La Flor Mexican Bakery sits in an island shopping center with a culture just as isolated as its location. The authentic bakery is paired with a Hispanic grocery and a small diner, a neighborhood establishment to the core.
I walked in to the seemingly empty shop and saw shelves full of baked goods and pastries, but I was unsure of how to proceed.
Then a bell rang and a woman entered with her daughter. She grabbed a cafeteria-style tray and a pair of tongs that had been resting on the counter and began loading up the tray with various goods from the shelves, immediately making herself at home.
I followed her lead, nervously embarking on this unmonitored form of shopping. Just then, a woman emerged from the back and promptly greeted the other customer with friendly remarks and a smile.
I say that the remarks were friendly because that was all I could discern. I found myself in a situation most Americans are unaccustomed to: being the black sheep in a culture foreign to you.
However, this realization didn’t sway my resolve to sample at least three of the many delicious confections displayed in the glass cases filling the room. None of the shelves’ contents were labeled, but I went by sight and ventured to pick a variety of treats.
I proceeded to the cash register with some minor trepidation. As the cashier loaded the items from my tray into a paper bag, I asked for the names of my selections. She smiled back at me and I quickly realized my embarrassing error. Thankfully, another customer stepped up with a sympathetic smile and offered to translate for me.
Together the pair wrote out the names of my purchase and enthusiastically pointed out what each item was in addition to what else they had in the shop. As it turns out, my choices of tostada, empanada and pan de maiz were excellent, and I shamelessly ate straight out of the paper bag on my lap as I drove home.
The tostada was a flaky, delicate pastry perfect for a sugary dessert. It made a mess, but the pieces that actually made it into my mouth melted on my tongue in a honey-sweet flavor.
The cornbread was dense and moist, and although it was more substantial than the tostada, it still held a hint of sweetness. However, this bread was more suited to a meal than an after dinner snack.
The empanada was hands-down my favorite of the three. The round dough was baked with a criss-cross topping of sugar squares, reminiscent of the pattern of a basket. It served to be the perfect medium between purely pastry and purely savory.
Overall, this bakery held something different in it not only from the home-baked quality, but also from the inherent cultural differences that gave the bread a slightly novel flavor.
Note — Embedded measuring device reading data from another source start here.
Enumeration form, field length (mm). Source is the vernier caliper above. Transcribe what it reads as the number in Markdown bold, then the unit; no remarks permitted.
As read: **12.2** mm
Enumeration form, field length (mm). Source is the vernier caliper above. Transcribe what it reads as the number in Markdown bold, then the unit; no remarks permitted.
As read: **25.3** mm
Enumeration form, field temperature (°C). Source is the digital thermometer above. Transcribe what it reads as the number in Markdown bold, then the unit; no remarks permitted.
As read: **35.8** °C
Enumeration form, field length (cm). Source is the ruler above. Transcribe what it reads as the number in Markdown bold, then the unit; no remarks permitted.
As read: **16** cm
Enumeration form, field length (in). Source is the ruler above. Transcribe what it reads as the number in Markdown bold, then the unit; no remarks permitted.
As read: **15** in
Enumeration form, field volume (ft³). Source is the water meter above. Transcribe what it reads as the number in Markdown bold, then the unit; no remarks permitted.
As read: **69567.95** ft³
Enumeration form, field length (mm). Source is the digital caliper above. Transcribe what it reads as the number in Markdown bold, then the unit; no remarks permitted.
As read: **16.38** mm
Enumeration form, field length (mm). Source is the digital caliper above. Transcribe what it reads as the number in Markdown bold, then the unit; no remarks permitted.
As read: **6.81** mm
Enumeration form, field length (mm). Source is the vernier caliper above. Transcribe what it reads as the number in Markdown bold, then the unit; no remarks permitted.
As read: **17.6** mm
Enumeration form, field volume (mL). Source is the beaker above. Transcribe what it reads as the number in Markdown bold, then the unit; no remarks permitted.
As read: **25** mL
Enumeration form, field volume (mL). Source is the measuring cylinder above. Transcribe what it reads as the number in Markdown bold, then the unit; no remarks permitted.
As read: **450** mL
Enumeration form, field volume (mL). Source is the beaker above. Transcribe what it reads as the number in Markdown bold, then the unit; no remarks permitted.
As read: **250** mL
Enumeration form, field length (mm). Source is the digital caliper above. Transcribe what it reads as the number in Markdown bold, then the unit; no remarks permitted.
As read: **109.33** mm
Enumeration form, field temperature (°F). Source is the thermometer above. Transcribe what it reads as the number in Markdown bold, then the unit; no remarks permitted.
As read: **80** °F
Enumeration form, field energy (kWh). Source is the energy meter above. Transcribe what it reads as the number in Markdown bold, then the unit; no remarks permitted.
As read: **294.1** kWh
Similar to how each family has their own recipe for potato salad — no matter how many of the ingredients overlap, it never quite tastes the same.
La Flor gave me something original that I would be hard pressed to find at another bakery around town. It showed me both the unique flavors of Mexican baked goods and imparted in me a reminder that even in America, diverse cultures flourish right in front of us. All we need to do is step outside of our comfort zones and explore them.
The La Flor Mexican Bakery stands in an island shopping center.